Cuentan las crónicas que el rey de España Felipe II fue el más meticuloso con la higiene, de todos los monarcas habidos hasta entonces.
Viudo cuatro veces y muertos seis de sus hijos y su hermanastro Juan de Austria, le forjaron una personalidad obsesiva con la higiene corporal que no le impidió una muerte agónica, de 53 días de duración, sin que pudiera cuidar su aseo personal. ¡Cosas del destino!.
Mito o realidad, Dios quiso que aquel desecho de virtudes con respecto a la limpieza, muriera comido por los piojos.
Eso dicen algunos anecdotarios...
Felipe II creció sin la presencia de su padre Carlos I, siempre metido en guerras y contratiempos. Esto marcó el carácter del joven príncipe, único hijo varón y educado bajo muchas presiones.
La madre, que ya había perdido varios hijos, redobló su control sobre aquel hijo que tenía que ser obligatoriamente el próximo rey de España.

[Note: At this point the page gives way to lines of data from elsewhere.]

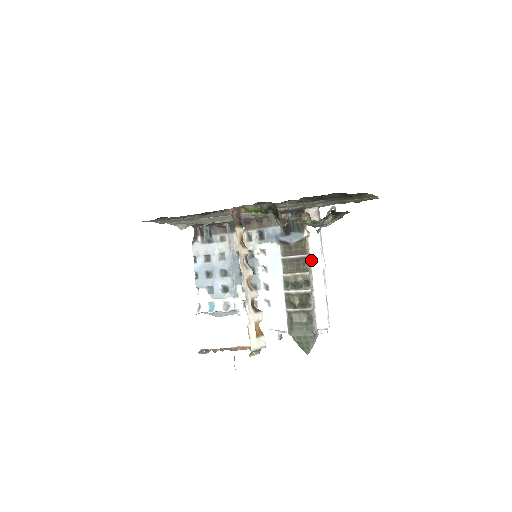
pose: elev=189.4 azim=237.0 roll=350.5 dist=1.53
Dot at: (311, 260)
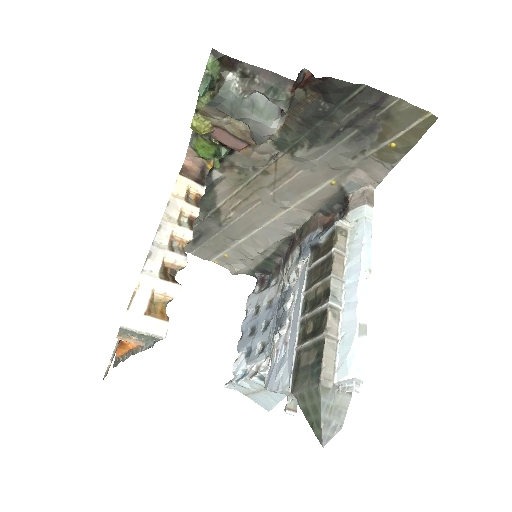
Dot at: (346, 262)
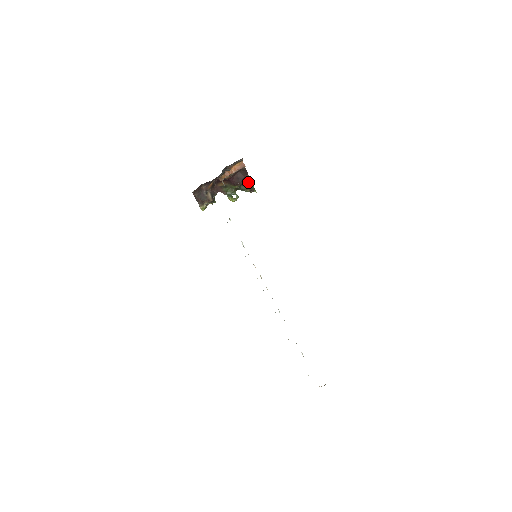
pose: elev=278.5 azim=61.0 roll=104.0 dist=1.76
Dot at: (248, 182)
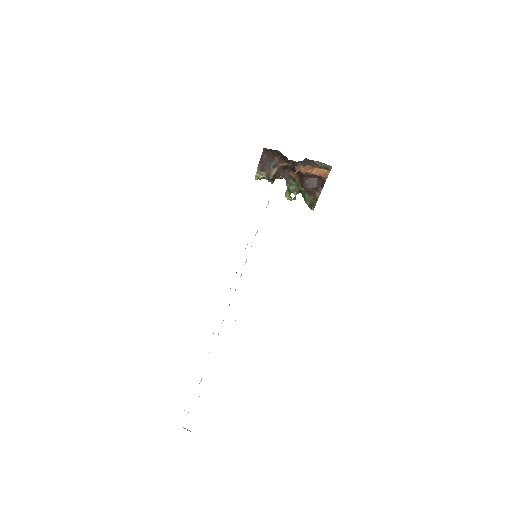
Dot at: (316, 195)
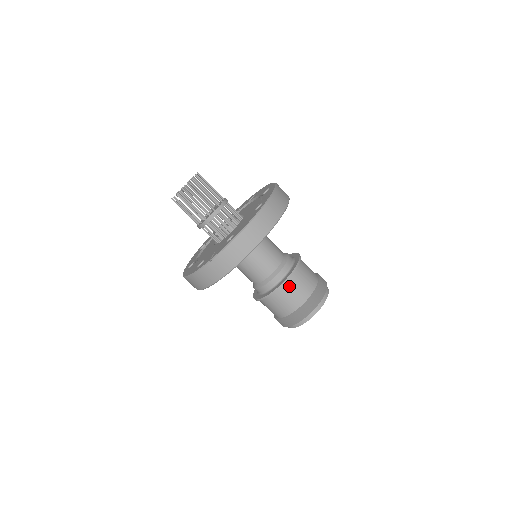
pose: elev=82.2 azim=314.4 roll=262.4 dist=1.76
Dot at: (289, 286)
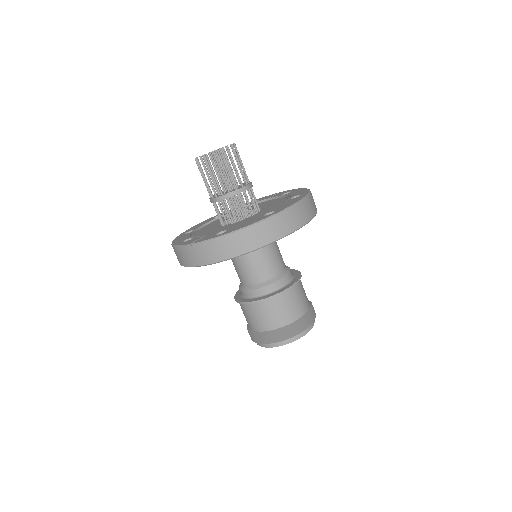
Dot at: (268, 305)
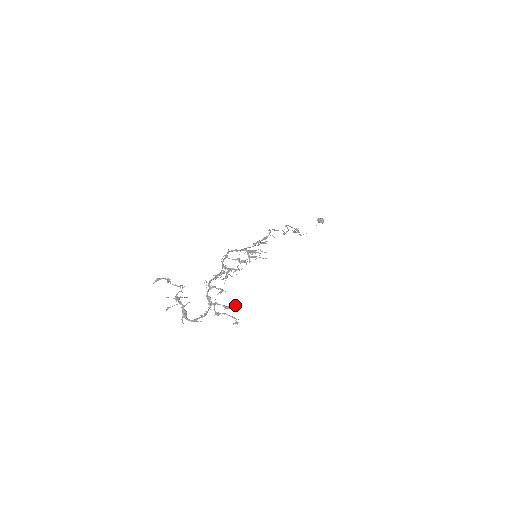
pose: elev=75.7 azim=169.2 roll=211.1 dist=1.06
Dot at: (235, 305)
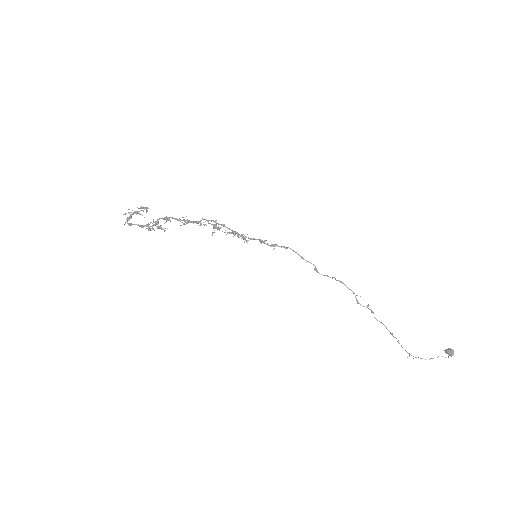
Dot at: occluded
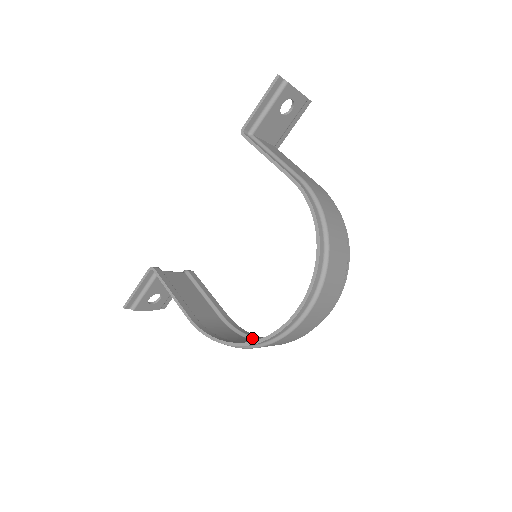
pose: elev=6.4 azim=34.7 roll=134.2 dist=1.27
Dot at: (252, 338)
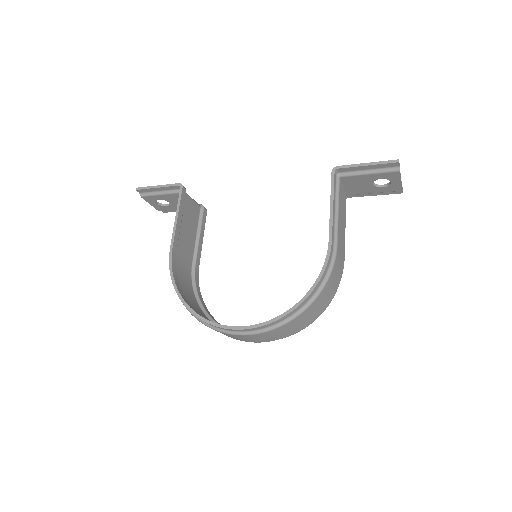
Dot at: (199, 301)
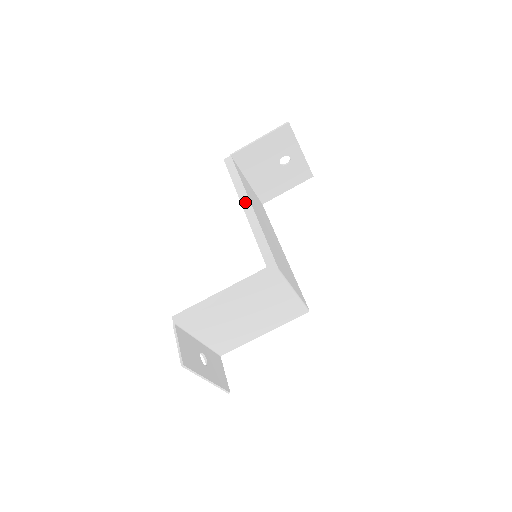
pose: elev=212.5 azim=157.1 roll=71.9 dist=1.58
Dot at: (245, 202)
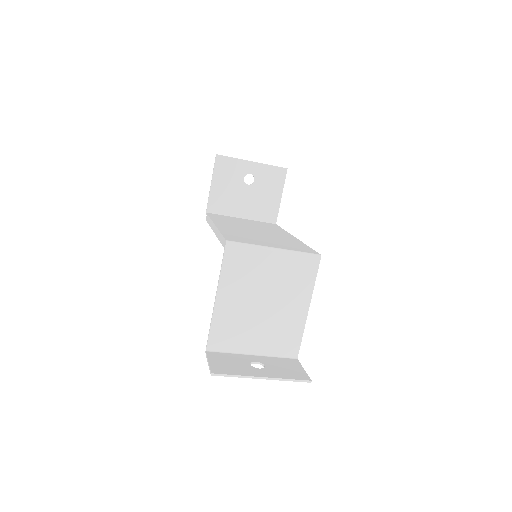
Dot at: (213, 227)
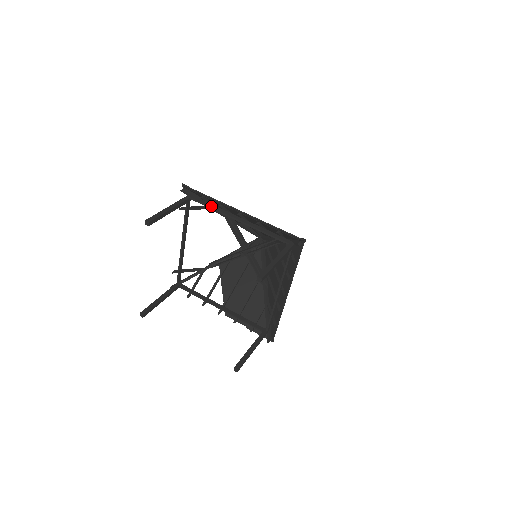
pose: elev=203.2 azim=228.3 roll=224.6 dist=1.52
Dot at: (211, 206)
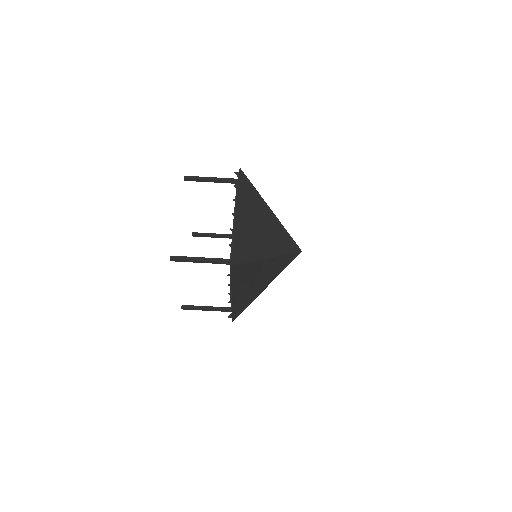
Dot at: (236, 196)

Lejos de tomarlo a mal, el que tiempo después sería Felipe II de España, desarrolló su amor por el orden y la rutina hasta el punto de confundir lo esencial de lo prescindible y muy especialmente lo referente a su aseo personal. Lo era hasta tal extremo que no podía tolerar la más mínima mancha en la ropa o en cualquier pared de su habitación.
Como suele suceder en estos casos, los años acentuaron estos comportamientos. Los frentes abiertos en Europa y en la propia península, que no contó con el apoyo de catalanes ni valencianos, generó grandes gastos para restaurar el orden. Para 1597 el endeudamiento de la Corona había llegado a cotas insostenibles y ello influyó en la salud del rey que nunca fue excesivamente buena. La consanguinidad de las familias reales era de tales proporciones que la mayoría de los hijos no llegaban a mayores. Felipe II tuvo una salud aceptable hasta los cuarenta años pero, a partir de ese momento, registró diferentes dolencias, cada vez más frecuentes y graves a medida que pasaron los años.
Quince hijos tuvo con sus cuatro esposas, pero solo cuatro de ellos llegaron a mayores. Además de las enfermedades derivadas de la citada consanguinidad su gusto por comer carne en todas las comidas, le provocó la consiguiente gota que casi lo dejó inmovilizado en sus últimos diez años de vida y sufriendo graves dolores. De todas formas, además de ese lento deterioro físico, hubo un asunto anímico que acabó por derrumbar su salud. Su hija Catalina, su "ojito derecho" como vulgarmente se dice, murió de parto.
Ni la muerte de su mujer y sus muchos hijos, ni siquiera la derrota de la Armada Invencible, le habían afectado tanto como la de su amada hija Catalina.
Ya con 70 años a sus espaldas, semejante disgustó afectó gravemente a una salud muy deteriorada y pronto los problemas físicos hicieron acto de presencia. También aparecieron graves úlceras por su falta de movilidad, con hidropesía e imposibilidad de ingerir alimentos sólidos. Vientre y extremidades se le hincharon hasta el punto de no poder ni siquiera firmar documentos. Una persona tan meticulosa con la higiene, sufría incontinencia y apenas podían moverlo debido a los grandes dolores que le producían al intentarlo. El mal olor que emanaba de sus llagas era también nauseabundo, siendo él consciente de ello. Sin embargo lo peor de todo fue, dicen, la infestación de piojos que tal estado de cosas provocó en la cama del rey.
La anécdota está presente en varios libros de Historia. La teoría de muerte por invasión de piojos en una persona tan pulcra como Felipe II, no deja de ser una broma cruel del destino, pues tenía males más que suficientes para hacerlo por causa natural. La noche del 12 al 13 de Septiembre de 1598 y tras cincuenta días de agonía entró en coma. Al amanecer volvió en sí y exclamó: ¡Ya es hora!. Y cerró los ojos para siempre. Había dejado escrito que se le fabricara su ataúd con restos de la quilla de un barco naufragado, con un hábito de tela holandesa y dentro de una caja hermética de cinc para que el olor putrefacto no saliera al exterior. Descansa en el Panteón Real del Monasterio de El Escorial, junto a su cuarta esposa Ana de Habsburgo.